Well no question it is all these things. But like speed, it only looks like this relative to something else. Change that something else and it all looks different.

I have always like to look at war from the perspective of another species or perhaps an alien. They look upon Humans and see them beating each other up and they must think how odd. Why did those humans killing 80 million of those humans? And WW2 was by far the greatest avoidable loss of life in human history. Plagues and natural disasters we still struggle to stop, but war is decided by nothing but humans and carried out by nothing but humans so is completely avoidable.

Obviously the other perspective in any war is the "enemy." The Allies who remember D-Day today were the amalgamation of the British and American Empires looking to defeat the German and Italian Empires. They also wanted the Russian Empire but decided to take a break. From the perspective of  people outside the Allies it was just the same old Imperial warfare of the last 400 years. Just like Allied Soldiers Axis soldiers fought for their countries and in the case of Axis a chance to define themselves free rom the British and American Empire. What I find unusual today is that the Axis offer a very attractive option, the idea of countries being free to share international power and collaborate on multiple axes seems a very advanced modern idea. But the US have decided that they do not want Axis and we must all march to the beat of a single drum in Washington. Given this I don't understand the desire if countries to join NATO or any Washington led organisation and lose their own freedom. Russia for example is only fighting for its own freedom after all and does it really represent a lesser freedom than Washington?
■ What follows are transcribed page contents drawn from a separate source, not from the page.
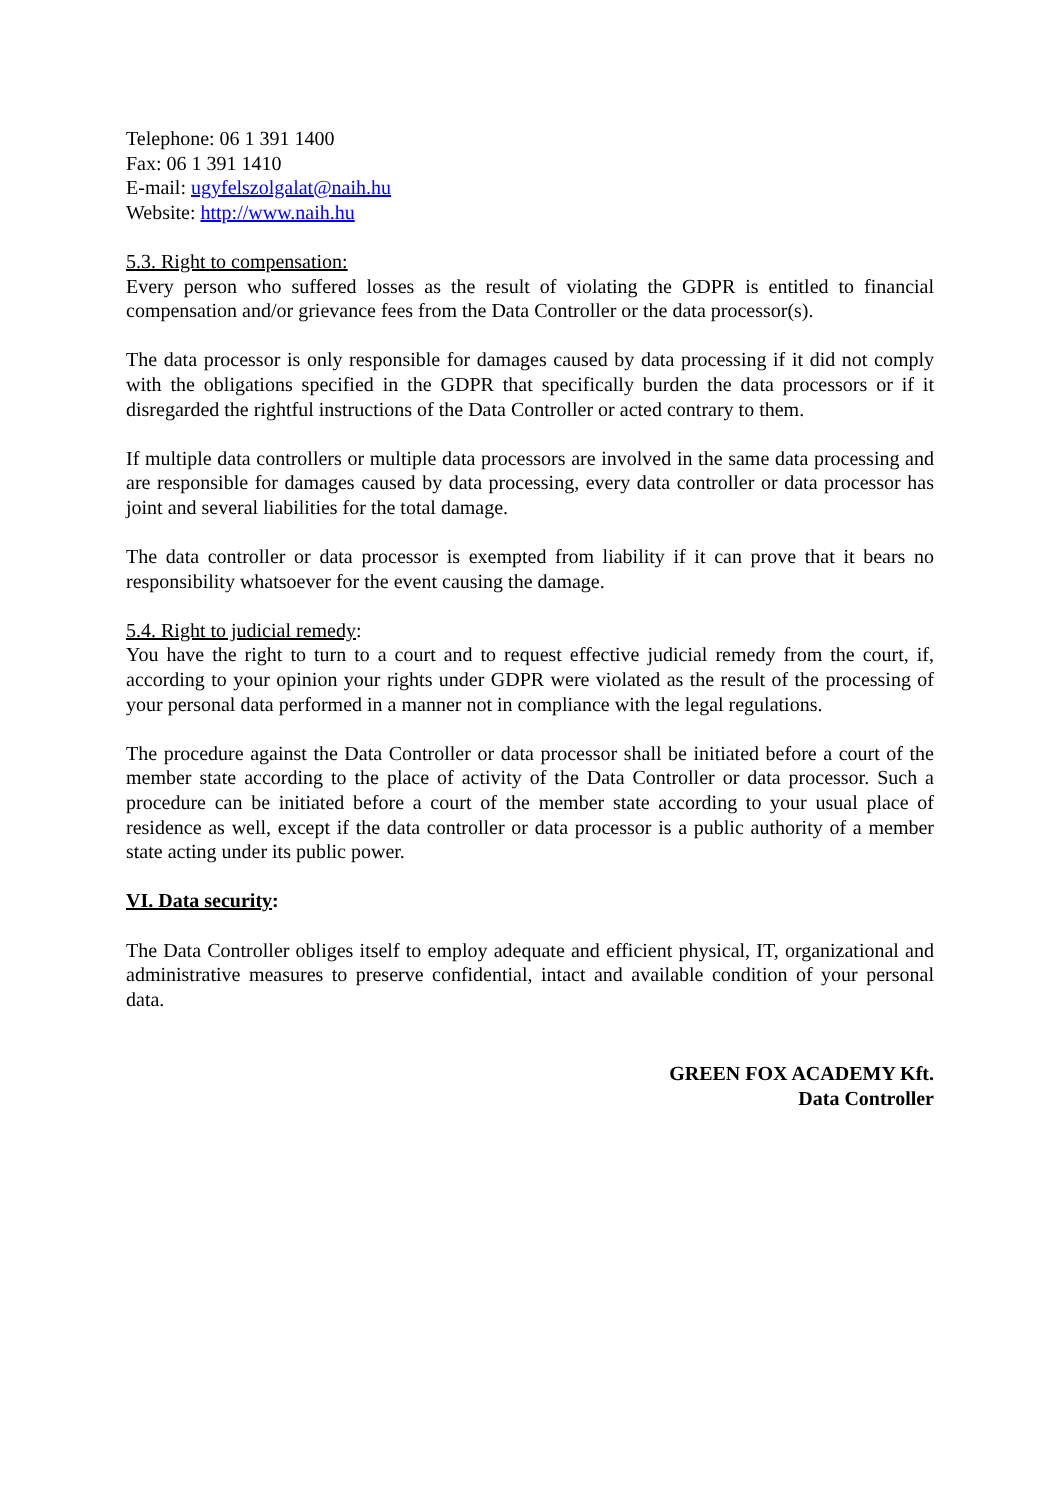Telephone: 06 1 391 1400
Fax: 06 1 391 1410
E-mail: ugyfelszolgalat@naih.hu
Website: http://www.naih.hu
5.3. Right to compensation:
Every person who suffered losses as the result of violating the GDPR is entitled to financial compensation and/or grievance fees from the Data Controller or the data processor(s).
The data processor is only responsible for damages caused by data processing if it did not comply with the obligations specified in the GDPR that specifically burden the data processors or if it disregarded the rightful instructions of the Data Controller or acted contrary to them.
If multiple data controllers or multiple data processors are involved in the same data processing and are responsible for damages caused by data processing, every data controller or data processor has joint and several liabilities for the total damage.
The data controller or data processor is exempted from liability if it can prove that it bears no responsibility whatsoever for the event causing the damage.
5.4. Right to judicial remedy:
You have the right to turn to a court and to request effective judicial remedy from the court, if, according to your opinion your rights under GDPR were violated as the result of the processing of your personal data performed in a manner not in compliance with the legal regulations.
The procedure against the Data Controller or data processor shall be initiated before a court of the member state according to the place of activity of the Data Controller or data processor. Such a procedure can be initiated before a court of the member state according to your usual place of residence as well, except if the data controller or data processor is a public authority of a member state acting under its public power.
VI. Data security:
The Data Controller obliges itself to employ adequate and efficient physical, IT, organizational and administrative measures to preserve confidential, intact and available condition of your personal data.
GREEN FOX ACADEMY Kft.
Data Controller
Anyway that paragraph expresses the "speed" and "direction" of the whole situation relative to a different train going at a different speed and direction. Miraculously D-Day looks different.
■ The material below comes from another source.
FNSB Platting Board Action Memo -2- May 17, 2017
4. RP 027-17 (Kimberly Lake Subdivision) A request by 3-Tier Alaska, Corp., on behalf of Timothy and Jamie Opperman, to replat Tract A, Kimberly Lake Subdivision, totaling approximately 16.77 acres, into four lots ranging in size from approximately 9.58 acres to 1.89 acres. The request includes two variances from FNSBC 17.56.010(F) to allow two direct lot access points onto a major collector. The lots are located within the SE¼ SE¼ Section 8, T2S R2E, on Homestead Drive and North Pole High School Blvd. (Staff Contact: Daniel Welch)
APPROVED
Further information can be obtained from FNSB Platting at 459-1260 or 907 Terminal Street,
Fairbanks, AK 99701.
So we discover that in fact all things are relative. This does not make them less real, but it reminds us that that reality only last as long as we are in relation to some other thing. Change that thing and the reality changes. And this teaches us the fundamental truth that there is no fixed reality.

Woah wait "fixed truth that there is no fixed truth" kind of. "there is no fixed truth" is not necessarily a fixed truth, it's a remark that when you start with the idea that reality is fixed, you discover that really its relative. Once you have let go of the original idea of fixed then none of this is relevant anymore.